取り組む課題:
1. 水切り乾燥装置について述べた本文のうち、「図面は、水洗い処理後の被洗浄」を含む語句で始まり「ヒータ6,6を配置している。」で終わる部分を、一字一句変えずに書き写しなさい。
2. 水切り乾燥装置について述べた本文を、最後の文の後から続けて書きなさい。

本文の一節:
----

図面は、水洗い処理後の被洗浄物に付着した水分を分離・除去する際に用いられる水切り乾燥装置及び水切り乾燥方法を示し、図1及び図2に於いて、この水切り乾燥装置1は、水洗い処理された被洗浄物Aの搬入が許容される搬入口2aを処理室2左側部に設け、水切り乾燥された被洗浄物Aの搬出が許容される搬出口2bを処理室2右側部に設けている。
【0026】
処理室2内の中央部には、被洗浄物Aから水分を分離・除去するための処理槽3を配置している。処理槽3内部には、被洗浄物Aを浸漬するための洗浄液Bが貯液された浸漬槽4を配置している。浸漬槽4に貯液された洗浄液Bの液面上には、洗浄液Bの蒸気Baからなる蒸気層5を備えている。処理槽3右側部には、蒸気層5から取り出された被洗浄物Aを加熱するための遠赤外線ヒータ6,6を配置している。

----

提供資料:
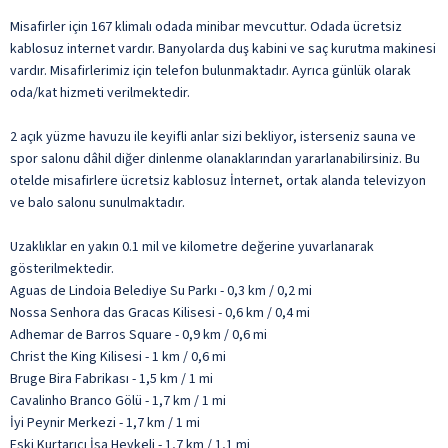
Misafirler için 167 klimalı odada minibar mevcuttur. Odada ücretsiz
kablosuz internet vardır. Banyolarda duş kabini ve saç kurutma makinesi
vardır. Misafirlerimiz için telefon bulunmaktadır. Ayrıca günlük olarak
oda/kat hizmeti verilmektedir.
2 açık yüzme havuzu ile keyifli anlar sizi bekliyor, isterseniz sauna ve
spor salonu dâhil diğer dinlenme olanaklarından yararlanabilirsiniz. Bu
otelde misafirlere ücretsiz kablosuz İnternet, ortak alanda televizyon
ve balo salonu sunulmaktadır.
Uzaklıklar en yakın 0.1 mil ve kilometre değerine yuvarlanarak
gösterilmektedir.
Aguas de Lindoia Belediye Su Parkı - 0,3 km / 0,2 mi
Nossa Senhora das Gracas Kilisesi - 0,6 km / 0,4 mi
Adhemar de Barros Square - 0,9 km / 0,6 mi
Christ the King Kilisesi - 1 km / 0,6 mi
Bruge Bira Fabrikası - 1,5 km / 1 mi
Cavalinho Branco Gölü - 1,7 km / 1 mi
İyi Peynir Merkezi - 1,7 km / 1 mi
Eski Kurtarıcı İsa Heykeli - 1,7 km / 1,1 mi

----

記述解答:
1.
図面は、水洗い処理後の被洗浄物に付着した水分を分離・除去する際に用いられる水切り乾燥装置及び水切り乾燥方法を示し、図1及び図2に於いて、この水切り乾燥装置1は、水洗い処理された被洗浄物Aの搬入が許容される搬入口2aを処理室2左側部に設け、水切り乾燥された被洗浄物Aの搬出が許容される搬出口2bを処理室2右側部に設けている。
【0026】
処理室2内の中央部には、被洗浄物Aから水分を分離・除去するための処理槽3を配置している。処理槽3内部には、被洗浄物Aを浸漬するための洗浄液Bが貯液された浸漬槽4を配置している。浸漬槽4に貯液された洗浄液Bの液面上には、洗浄液Bの蒸気Baからなる蒸気層5を備えている。処理槽3右側部には、蒸気層5から取り出された被洗浄物Aを加熱するための遠赤外線ヒータ6,6を配置している。

2.
【0027】
搬入口2aに配置した搬入コンベヤ7は、水洗い処理された被洗浄物Aを処理室2左側内部に搬入する。搬出口2bに配置した搬出コンベヤ8は、水切り乾燥された被洗浄物Aを処理室2右側外部へ搬出する。また、搬入口2a及び搬出口2bは、被洗浄物Aが通過する直前に開放され、被洗浄物Aが通過した直後に閉塞される。
【0028】
処理槽3上方に配置した運搬装置9は、プレート状の被洗浄物Aが個々に保持される左右一対の運搬体9a,9bを、モータ等により処理槽3の左側上方と右側上方へ水平移動可能に設けるとともに、処理槽3の左側上方と右側上方への水平移動が許容される上昇位置と、下記の動作が許容される降下位置とに垂直昇降可能に設けている。
【0029】
つまり、運搬体9a,9bを処理槽3左側上方へ移動した際に垂直降下させ、処理槽3左側部の搬入コンベヤ7に載置された被洗浄物Aを左側運搬体9aで保持する動作と、浸漬槽4の洗浄液Bに浸漬された被洗浄物Aを右側運搬体9bで保持する動作を行う。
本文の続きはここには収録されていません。